Há uma cena no segundo episódio da nova temporada de The Last of Us que não me sai da cabeça.
(Alerta de spoiler leve para quem ainda não viu o episódio.)
E não, não é a cena da morte do Joel (Pedro Pascal) . É uma outra, talvez menos comentada, mas brutal em sua alegoria: os infectados despertam numa montanha e avançam, em massa, rumo à cidade de Jackson. A cidade onde Ellie (Bella Ramsey) e Joel tentam sobreviver. Um refúgio que, de repente, está prestes a ser invadido. O exército se posiciona. A população se esconde. E o terror se instala.
Aqueles corpos desfigurados que correm sem consciência, dominados por um fungo — o tal do Cordyceps — são, claro, uma metáfora. Os filmes e séries de zumbi sempre foram sobre isso. Alegorias do que há de pior em nós. Do descontrole, da irracionalidade, da violência que mora debaixo da superfície.
Mas a cena me fez pensar: será mesmo que precisamos de um vírus, de um fungo, de uma mutação biológica para perdermos a humanidade? Ou será que já estamos cuidando bem dessa tarefa por conta própria?
Veja os rios. Águas doces, limpas, potáveis, destruídas por garimpo ilegal em nome do ouro. Um metal. Um capricho. Um símbolo de poder que ainda compramos à custa da água que precisaremos para viver. Avizinha-se uma crise hídrica global — e mesmo assim, seguimos envenenando o planeta.
Veja os oceanos, devastados por lixo e plataformas de petróleo, enquanto alternativas energéticas mais limpas batem à porta. Veja a terra, encharcada de agrotóxicos. Veja o ar, cortado por fumaça de queimadas e poluição. O ser humano é o único animal que destrói o próprio ninho com orgulho.
Hannah Arendt, ao refletir sobre o mal, escreveu que o verdadeiro perigo está na banalidade. No automatismo com que nos acostumamos à destruição. “O mal não precisa ser demoníaco. Pode ser medíocre, burocrático, repetitivo.” E talvez seja exatamente isso que nos define hoje: uma rotina de autodestruição que virou hábito.

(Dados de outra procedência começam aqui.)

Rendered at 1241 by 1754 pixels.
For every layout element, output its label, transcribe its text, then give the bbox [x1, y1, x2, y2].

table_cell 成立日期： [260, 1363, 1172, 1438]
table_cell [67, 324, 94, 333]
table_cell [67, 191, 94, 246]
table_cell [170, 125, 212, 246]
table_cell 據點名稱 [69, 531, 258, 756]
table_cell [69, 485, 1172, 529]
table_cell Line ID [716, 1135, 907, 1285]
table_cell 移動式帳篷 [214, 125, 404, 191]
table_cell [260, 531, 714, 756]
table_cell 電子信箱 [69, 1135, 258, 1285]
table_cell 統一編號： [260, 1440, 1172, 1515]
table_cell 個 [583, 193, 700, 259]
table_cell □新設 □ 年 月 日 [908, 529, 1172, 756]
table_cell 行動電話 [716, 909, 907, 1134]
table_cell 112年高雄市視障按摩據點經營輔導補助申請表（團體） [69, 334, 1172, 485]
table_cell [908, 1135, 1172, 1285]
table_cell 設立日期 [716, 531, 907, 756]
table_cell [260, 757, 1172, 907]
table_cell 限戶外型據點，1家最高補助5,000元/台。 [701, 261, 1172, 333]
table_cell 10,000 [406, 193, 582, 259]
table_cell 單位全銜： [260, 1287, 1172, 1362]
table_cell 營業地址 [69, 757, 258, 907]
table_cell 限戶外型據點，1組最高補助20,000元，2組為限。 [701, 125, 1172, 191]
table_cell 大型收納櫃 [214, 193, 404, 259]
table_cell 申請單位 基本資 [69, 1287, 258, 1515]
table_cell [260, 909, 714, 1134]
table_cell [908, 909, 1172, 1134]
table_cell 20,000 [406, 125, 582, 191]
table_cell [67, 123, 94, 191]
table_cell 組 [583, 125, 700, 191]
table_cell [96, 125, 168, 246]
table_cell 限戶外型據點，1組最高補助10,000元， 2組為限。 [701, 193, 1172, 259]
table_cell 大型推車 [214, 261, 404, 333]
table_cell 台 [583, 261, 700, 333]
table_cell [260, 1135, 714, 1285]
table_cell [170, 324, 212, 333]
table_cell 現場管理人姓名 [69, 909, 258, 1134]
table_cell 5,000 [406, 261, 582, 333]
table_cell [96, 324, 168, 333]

Veja o que fazemos uns com os outros. Guerras por ideologias, fronteiras, religiões. Crianças morrendo na Ucrânia. Cidades desaparecendo na Faixa de Gaza. Velhos, mulheres, bebês, estilhaçados por bombas que não sabem o nome de quem matam. Terroristas atacam civis inocentes. Estados respondem com força desproporcional. E no meio disso tudo, só há uma certeza: ninguém está vencendo.
E nem preciso ir tão longe. Há quem sinta nojo de pobre. A aporofobia — o desprezo pelos mais vulneráveis — cresce em silêncio nos comentários das redes, nas piadas de rodinha, nos olhares desviados nos sinais de trânsito.
Somos bons? Somos mesmo diferentes dos infectados da série? Ou a nossa infecção é apenas menos visível?
Porque, ao contrário dos zumbis de The Last of Us, nossa violência vem com CPF. Vem com colarinho, com terno, com likes. A gente destrói com discurso, com voto, com omissão.
É verdade: há exceções. Há pessoas incríveis, iniciativas de paz, defensores do meio ambiente, comunidades inteiras que resistem à lógica da destruição. Gente que abraça, que cuida, que planta em vez de queimar. Mas, mesmo com essas luzes acesas no meio da escuridão, fica a sensação incômoda de que o mal tem andado mais rápido. E, pior, tem sido mais ouvido.
O mais assustador da série não é o fungo. É o espelho. O susto não está no monstro, mas no reconhecimento. No incômodo de perceber que, em muitos sentidos, nós já deixamos de ser humanos muito antes do colapso.
A humanidade não precisa de um apocalipse. Ela já começou o próprio fim faz tempo. E o pior: ninguém corre. Ninguém se esconde. Ninguém se protege.
Todos seguem andando, como se nada estivesse acontecendo.